Get back to not thinking about your feet.
What is a Chiropodist?
A Chiropodist is a primary health care provider who assesses and treats a multitude of general and preventative foot conditions. Treating all levels of the foot from skin and nail infections to bone and joint pain. While a physician’s referral is not required, many physicians and other medical professionals refer their patients for consultation. A consultation includes a full history and foot exam as the basis of a comprehensive management plan for your foot care.
What is the difference between a Podiatrist and a Chiropodist?
There is no denying that the two titles cause some confusion. The simple answer is that there is no significant difference between Chiropodists and Podiatrists in Ontario. Both professions are regulated by the College of Chiropodists of Ontario. The difference in title is determined by which country the chiropody or podiatry degree was obtained.
The practitioners using the title Podiatrist in Ontario graduated outside of Ontario (in the US for example) and moved to Ontario before 1993. Any Podiatrists graduating and moving to Ontario after 1993 are registered as Chiropodists in the province of Ontario. There have been no new Podiatrists registered in Ontario for the past 24 years.
Chiropodists and Podiatrists are both primary health care providers specializing in the assessment and treatment of lower limb disorders. Both Chiropodists and Podiatrists can prescribe drugs, assess, and treat foot and ankle problems, perform soft tissue surgeries, prescribe custom orthotics and orthopedic shoes.
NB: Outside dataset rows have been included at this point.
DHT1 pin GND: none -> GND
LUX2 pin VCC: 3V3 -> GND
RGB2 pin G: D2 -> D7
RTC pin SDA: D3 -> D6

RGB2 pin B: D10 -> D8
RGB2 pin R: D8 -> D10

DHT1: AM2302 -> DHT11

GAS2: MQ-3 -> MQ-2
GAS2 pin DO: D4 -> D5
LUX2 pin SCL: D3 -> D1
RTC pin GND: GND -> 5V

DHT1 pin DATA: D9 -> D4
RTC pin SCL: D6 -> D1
Podiatrists trained in US before 1993 have a slightly expanded scope of practice that includes bone surgery in the foot.
Julia graduated in 1994 and has been registered with the College of Chiropodists of Ontario since that time.
Chiropodists undergo extensive training including a bachelor’s degree in science plus a 3–4 year Chiropody/Podiatry program. Presently there are 7 American Podiatry schools and 1 Canadian Chiropody school.
Many Chiropodists have taken 7 or 8 years of post secondary school training before beginning to practice
The Chiropodist’s Work
The scope of practice varies from province to province, but generally practitioners will have several controlled acts.
These include the treatment of:
Structural and Bone Deformities
Subcutaneous Lesions including Corns, Callus warts
Generic and Customized Orthotics
Generic/Orthopaedic and Custom Footwear
Soft tissue surgery: Ingrown Nails, etc.